Kenya Coffee School : Cupping Linguistic Expressions
To excel in Specialty Coffee Sensory Analysis, you need to move beyond saying “this tastes like coffee” and start using the precise language used by Q-Graders and professional tasters.
In Kenya, our coffee is famous for specific, intense profiles. Here is a vocabulary guide to help you fill out your Sensory Log with professional accuracy:
- Describing Acidity (The “Zing”)
In Kenyan coffee, acidity is a prized attribute. Don’t just call it “sour”—sour is a defect, while acidity is a strength.
- Phosphoric: A unique, sparkling mouthfeel common in SL-28 and SL-34 varieties. It’s a “bright” sensation, similar to the crispness in a cola or a very fresh tomato.
- Citric: Reminiscent of lemons, limes, or oranges. It’s sharp and refreshing.
- Tartaric: A “winey” or grape-like acidity. It’s often heavy and mouth-watering.

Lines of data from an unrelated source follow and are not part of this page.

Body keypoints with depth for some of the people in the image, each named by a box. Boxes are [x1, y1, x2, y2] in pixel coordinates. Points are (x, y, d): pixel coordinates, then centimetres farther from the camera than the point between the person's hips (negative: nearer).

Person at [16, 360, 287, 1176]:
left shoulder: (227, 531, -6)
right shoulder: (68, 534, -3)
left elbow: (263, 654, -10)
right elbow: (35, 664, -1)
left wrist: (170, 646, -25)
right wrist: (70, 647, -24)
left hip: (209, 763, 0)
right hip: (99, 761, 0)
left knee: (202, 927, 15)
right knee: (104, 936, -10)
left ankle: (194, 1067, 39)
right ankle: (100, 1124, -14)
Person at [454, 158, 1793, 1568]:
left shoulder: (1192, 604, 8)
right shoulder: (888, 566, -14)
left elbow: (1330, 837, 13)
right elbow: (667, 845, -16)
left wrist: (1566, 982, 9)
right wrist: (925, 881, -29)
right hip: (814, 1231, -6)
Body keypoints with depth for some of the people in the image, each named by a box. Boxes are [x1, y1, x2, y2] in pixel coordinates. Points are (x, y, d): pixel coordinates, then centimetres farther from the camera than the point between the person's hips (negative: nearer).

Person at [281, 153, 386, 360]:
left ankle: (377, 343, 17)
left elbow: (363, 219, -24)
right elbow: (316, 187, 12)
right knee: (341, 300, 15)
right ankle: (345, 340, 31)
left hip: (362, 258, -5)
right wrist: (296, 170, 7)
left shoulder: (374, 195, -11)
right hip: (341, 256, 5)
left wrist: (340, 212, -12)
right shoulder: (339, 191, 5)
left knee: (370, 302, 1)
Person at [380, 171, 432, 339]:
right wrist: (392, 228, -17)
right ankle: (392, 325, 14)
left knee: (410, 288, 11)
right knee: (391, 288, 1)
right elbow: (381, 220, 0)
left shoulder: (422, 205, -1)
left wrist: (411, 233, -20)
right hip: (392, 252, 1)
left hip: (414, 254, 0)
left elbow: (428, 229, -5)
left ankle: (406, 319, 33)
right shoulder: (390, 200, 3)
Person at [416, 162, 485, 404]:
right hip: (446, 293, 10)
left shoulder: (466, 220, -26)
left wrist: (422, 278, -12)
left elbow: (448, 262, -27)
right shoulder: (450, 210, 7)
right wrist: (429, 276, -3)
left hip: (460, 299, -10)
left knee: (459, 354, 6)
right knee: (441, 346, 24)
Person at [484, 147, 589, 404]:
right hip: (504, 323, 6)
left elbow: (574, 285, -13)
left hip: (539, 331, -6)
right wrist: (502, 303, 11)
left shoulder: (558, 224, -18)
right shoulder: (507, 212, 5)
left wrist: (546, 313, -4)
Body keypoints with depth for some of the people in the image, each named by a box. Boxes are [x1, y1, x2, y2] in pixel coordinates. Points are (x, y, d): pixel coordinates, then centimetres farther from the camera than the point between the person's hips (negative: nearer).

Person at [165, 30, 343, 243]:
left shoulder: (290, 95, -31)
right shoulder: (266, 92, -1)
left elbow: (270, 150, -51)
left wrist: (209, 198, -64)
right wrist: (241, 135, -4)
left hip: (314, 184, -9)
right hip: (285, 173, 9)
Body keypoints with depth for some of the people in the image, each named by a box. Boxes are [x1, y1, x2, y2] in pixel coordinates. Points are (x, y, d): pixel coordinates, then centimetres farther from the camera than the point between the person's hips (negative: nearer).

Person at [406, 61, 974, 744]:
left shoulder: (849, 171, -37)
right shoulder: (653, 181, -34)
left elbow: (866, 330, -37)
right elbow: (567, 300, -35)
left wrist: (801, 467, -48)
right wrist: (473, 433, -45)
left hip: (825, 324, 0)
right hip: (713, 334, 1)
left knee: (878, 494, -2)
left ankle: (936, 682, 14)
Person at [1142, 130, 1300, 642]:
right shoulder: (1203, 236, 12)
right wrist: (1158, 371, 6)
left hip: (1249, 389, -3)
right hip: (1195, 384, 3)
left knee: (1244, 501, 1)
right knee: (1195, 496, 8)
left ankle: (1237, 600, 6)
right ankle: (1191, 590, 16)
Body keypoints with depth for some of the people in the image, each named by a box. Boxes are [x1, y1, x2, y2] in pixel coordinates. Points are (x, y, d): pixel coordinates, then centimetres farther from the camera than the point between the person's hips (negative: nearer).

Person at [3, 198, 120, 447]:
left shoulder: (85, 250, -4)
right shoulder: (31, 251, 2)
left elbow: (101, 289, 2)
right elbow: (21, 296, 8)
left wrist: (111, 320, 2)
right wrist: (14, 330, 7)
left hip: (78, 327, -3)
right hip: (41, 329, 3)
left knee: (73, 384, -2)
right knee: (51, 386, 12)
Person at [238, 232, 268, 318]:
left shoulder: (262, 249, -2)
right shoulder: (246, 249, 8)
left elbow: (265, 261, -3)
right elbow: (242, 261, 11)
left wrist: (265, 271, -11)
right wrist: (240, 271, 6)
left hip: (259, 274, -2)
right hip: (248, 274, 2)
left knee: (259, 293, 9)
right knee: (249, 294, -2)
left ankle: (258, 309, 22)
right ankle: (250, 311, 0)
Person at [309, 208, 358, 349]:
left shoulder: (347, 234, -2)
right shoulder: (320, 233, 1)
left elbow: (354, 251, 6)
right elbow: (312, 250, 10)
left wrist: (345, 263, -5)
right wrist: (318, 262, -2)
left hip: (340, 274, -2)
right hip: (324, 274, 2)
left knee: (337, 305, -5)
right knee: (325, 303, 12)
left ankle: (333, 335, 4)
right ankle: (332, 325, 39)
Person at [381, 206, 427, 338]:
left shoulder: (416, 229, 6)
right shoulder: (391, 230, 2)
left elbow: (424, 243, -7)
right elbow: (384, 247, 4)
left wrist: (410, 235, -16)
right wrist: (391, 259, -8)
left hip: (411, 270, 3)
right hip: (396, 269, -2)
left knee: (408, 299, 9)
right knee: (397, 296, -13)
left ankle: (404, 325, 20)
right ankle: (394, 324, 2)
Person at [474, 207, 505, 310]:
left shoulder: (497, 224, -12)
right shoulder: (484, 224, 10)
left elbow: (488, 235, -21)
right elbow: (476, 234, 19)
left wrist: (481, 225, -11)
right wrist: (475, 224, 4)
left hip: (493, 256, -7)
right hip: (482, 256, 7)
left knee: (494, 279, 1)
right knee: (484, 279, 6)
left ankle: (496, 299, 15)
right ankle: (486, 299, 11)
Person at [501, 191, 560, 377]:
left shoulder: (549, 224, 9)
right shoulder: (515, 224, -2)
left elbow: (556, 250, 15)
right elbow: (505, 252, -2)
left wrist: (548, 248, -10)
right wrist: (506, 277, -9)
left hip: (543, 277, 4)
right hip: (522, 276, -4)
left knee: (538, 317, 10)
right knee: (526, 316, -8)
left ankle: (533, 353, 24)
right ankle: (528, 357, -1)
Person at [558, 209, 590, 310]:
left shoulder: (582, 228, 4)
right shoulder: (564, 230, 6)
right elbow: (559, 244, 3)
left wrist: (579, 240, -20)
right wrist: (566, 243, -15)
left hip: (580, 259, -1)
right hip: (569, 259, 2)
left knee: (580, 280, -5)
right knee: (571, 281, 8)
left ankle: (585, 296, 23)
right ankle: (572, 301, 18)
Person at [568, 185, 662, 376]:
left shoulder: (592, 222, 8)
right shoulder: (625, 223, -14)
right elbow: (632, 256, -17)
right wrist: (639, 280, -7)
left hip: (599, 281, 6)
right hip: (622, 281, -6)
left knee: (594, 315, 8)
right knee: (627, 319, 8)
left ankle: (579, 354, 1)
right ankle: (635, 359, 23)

- Malic: A smooth, crisp acidity like biting into a green apple.
- Describing Body (The “Mouthfeel”)
This is the physical weight of the coffee on your tongue.
- Syrupy/Heavy: Common in Kalita Wave brews. It feels thick and coating, like maple syrup or honey.
- Tea-like/Silky: Common in V60 brews. It feels thin, elegant, and clean, similar to a high-quality black tea.
- Juicy: A perfect balance where the coffee feels like a mouthful of fruit juice—common in high-altitude Nyeri coffees.
- Flavor Notes (The “Character”)
Kenyan coffee is famous for the “Purple/Red” flavor spectrum.
- Blackcurrant (Sultana): The “signature” Kenyan note. A deep, slightly tart, dark berry flavor.
- Stone Fruit: Think of peaches, nectarines, or plums. This usually indicates a very well-balanced, sweet roast.
- Floral: Notes of Jasmine, Hibiscus, or Rose. These are delicate and usually found in the aroma of the “Bloom.”
- Savory: Sometimes Kenyan coffees have a hint of tomato or sun-dried herbs. This is a unique regional characteristic of some Central Kenya lots.
- Describing Sweetness
- Caramelized: Think of brown sugar, molasses, or toffee.
- Ripeness: Like a fruit that is perfectly ready to eat.
- Dull: If the sweetness is missing, the coffee might be old or “baked” (roasted too long).
🎓 Putting it into practice
When you are at the Kenya Coffee School lab, try to combine these:
“This Nyeri SL-28 has a heavy, syrupy body with sparkling phosphoric acidity. I can clearly taste blackcurrant and brown sugar with a lingering floral finish.”